_Text for analysis:_
——————————

However having very large blocks also leads to inefficiencies. There is an optimal block size that can be computed (and having blocks slightly smaller than ideal block size is acceptable however it is not desirable to exceed the size limit). Computation of the optimal block size is outside the scope of this application. However the scope of this application is to attempt to build blocks as close to the size limit as possible with individual block integrity.

- - b. The duplication of data must be minimized for maximal efficiency. So the goal is to avoid sending the same data multiple times in each of several different blocks as far as possible. Typically the size limit may force the process to copy entities, but such copying should be minimized since the object gets loaded in the target system when the first copy is loaded. Subsequent copies are required for consistency of the blocks but do not add additional information to the target system.
  - c. Also note that the data being loaded is typically stored in a database. As a result the efficiency of computation needs to be measured in terms of database operations.

BACKGROUND

This embodiment concerns the loading of data from the output schema to the CMDB system (or any external system). It is assumed that previously the data has been transformed into a database schema that corresponds to the data model of the target CMDB such as by the processes described earlier herein. The database schema consists of:

- 1. Entity tables: these tables contain the entities (assets) that correspond to Cis in the target CMDB.
- 2. Relationship Tables: These tables define relations between two entities possibly of two different types. For example, assume two CI types such as, ComputerSystem and OperatingSystem types. The ComputerSystem CI type refers to the hardware that is found by discovery process and the OperatingSystem CI type represents the Operating System e.g., Linux, Windows etc. that is installed on a given hardware. There can be relationship between the instances of these two types called InstalledOn. Each instance of the relationship identifies one instance of ComputerSystem (say CS1) and one instance of OperatingSystem (say OS1) such that OS1 is installed on CS1. The relation is directed which means that the two end points of the relation are asymmetric. For example, in the above instance of OS1 being installed on CS1—the relationship doesn't imply that CS1 is installed on OS1 (which is meaningless). Note that the relationship between two types T1 and T2 could be
  - a. 1-1 Relation: where each instance of T1 is associated with one and only one instance of T2 (and vice versa).

——————————

In the text on loading data into a CMDB, what is the relationship between ComputerSystem and OperatingSystem instances called?

_Supplied material:_
——————————

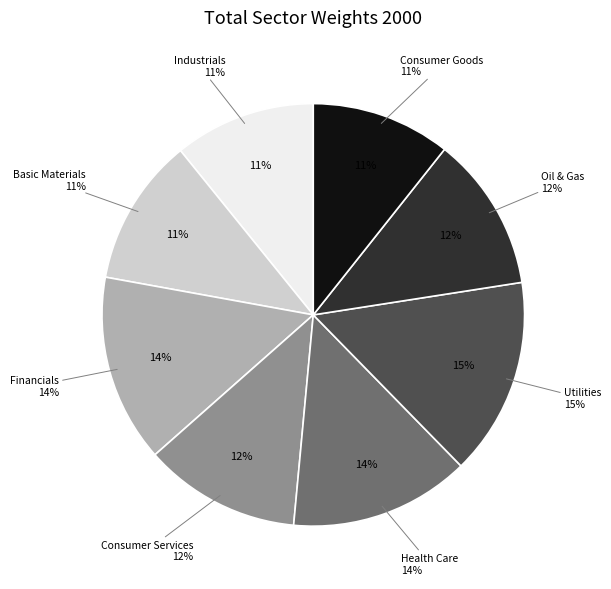

How many segments does this pie chart have?

8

——————————

_Solution for this problem:_ InstalledOn